Members felt ownership over the union and did not want to surrender the power they felt at work when they went home for the day. They lived in the local communities being blighted by corrupt developers, their friends and families were persecuted minorities, and they felt a duty to stand up for them. In other words, the power of the BLF as a social movement union flowed directly from democratic control of the union by workers.

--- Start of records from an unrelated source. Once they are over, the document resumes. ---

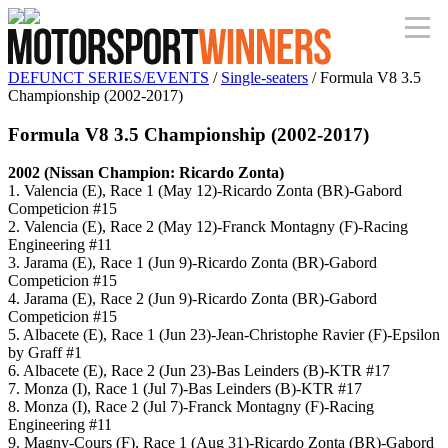
DEFUNCT SERIES/EVENTS
/
Single-seaters
/ Formula V8 3.5
Championship (2002-2017)
Formula V8 3.5 Championship (2002-2017)
2002 (Nissan Champion: Ricardo Zonta)
1. Valencia (E), Race 1 (May 12)-Ricardo Zonta (BR)-Gabord
Competicion #15
2. Valencia (E), Race 2 (May 12)-Franck Montagny (F)-Racing
Engineering #11
3. Jarama (E), Race 1 (Jun 9)-Ricardo Zonta (BR)-Gabord
Competicion #15
4. Jarama (E), Race 2 (Jun 9)-Ricardo Zonta (BR)-Gabord
Competicion #15
5. Albacete (E), Race 1 (Jun 23)-Jean-Christophe Ravier (F)-Epsilon
by Graff #1
6. Albacete (E), Race 2 (Jun 23)-Bas Leinders (B)-KTR #17
7. Monza (I), Race 1 (Jul 7)-Bas Leinders (B)-KTR #17
8. Monza (I), Race 2 (Jul 7)-Franck Montagny (F)-Racing
Engineering #11
9. Magny-Cours (F), Race 1 (Aug 31)-Ricardo Zonta (BR)-Gabord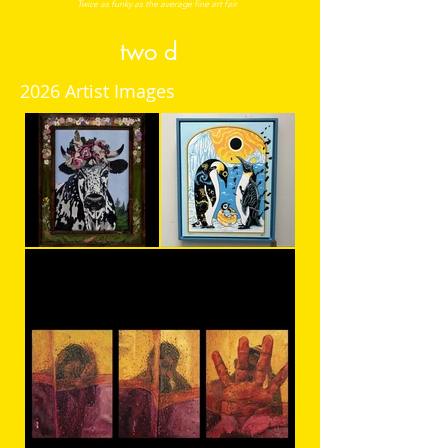
Twice a
s funky as the average fine art f
air
two d
2026 Artist Images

To strengthen our unions’ commitment to the social issues of our time, it must be true that we need to engage and convince union members that these are their issues too!

Trade unions remain the most democratic and deep-rooted organisations in our society and as Meredith and Verity Burgmann state they are “certainly more democratic in general than corporations, parliamentary parties and governments”. This presents an opportunity for not just us as Labor members, but the entire union movement to leverage our industrial strength to transform our society, just as the BLF did in previous generations. We must bind unionism to LGBT+ rights, environmentalism, Palestinian rights, and the other pressing social movements of our time.

But if we are to do this and overcome the great challenges of our times, we must ensure that union members know that it is their movement to lead.